Advocate General (AG) Szpunar firstly analysed the first, second, third and sixth questions which considered the scope of the duty to cooperate, as laid out in Article 4 (1) of Directive 2004/83/EC, and the consequences of a breach of that duty. The AG referred to the judgment in M.M and outlined that the Asylum Procedures Directive requires that if elements provided by an applicant are not complete, up to date or relevant the determining authority should cooperate actively with the applicant to receive the needed information. Furthermore, when there is evidence of mental health problems potentially resulting from a traumatic event in that country, the MS should obtain a medico-legal report when relevant for the assessment of the application. Moreover, the AG considered that in the event of a breach of this obligation, the state is required to conduct an appropriate examination of the application and that the burden of demonstrating that its decisions may have been different if there was no breach, must not be borne by the applicant.
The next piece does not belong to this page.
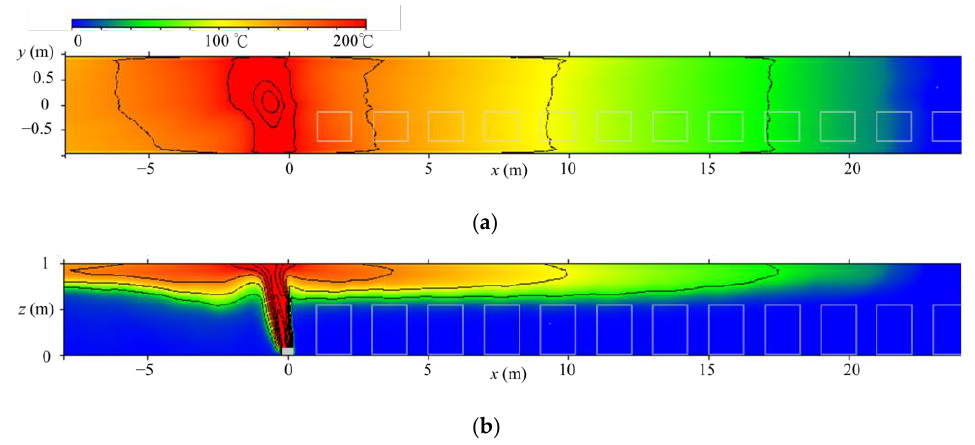
Figure 11. Simulated results of the temperature distribution in the central longitudinal section; Q m = 161 kW, U m = 0.421 m/s, t = 200 to 260 s: ( a ) z = 0.98 m; ( b ) y = 0.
The AG noted that although MS remain competent to determine procedural requirements in the absence of EU rules, the requirement for genuine access to international protection status means that the application should be considered within a reasonable period of time. Referring to Articles 41 and 47 of the EU Charter, the AG concluded that where the total duration of the procedure for granting international protection results in an infringement of the rights of defence of the applicant, the disregard of the reasonable time limit may justify the annulment of the decision rejecting those applications.

The AG further considered that it has already been established under Article 4 (3) and Article 13 (3) (a) of the Directives 2004/83/EC and Directive 2005/85/EC, that interviews should take account of the personal or general circumstances surrounding the application, and the vulnerability of the applicant. He therefore concluded, that the fact that an applicant has submitted a false statement does not mean that that statement is decisive for the outcome of his application and it would not be proportionate to take the view that the applicant is not credible on the basis of a single false statement which has been retracted.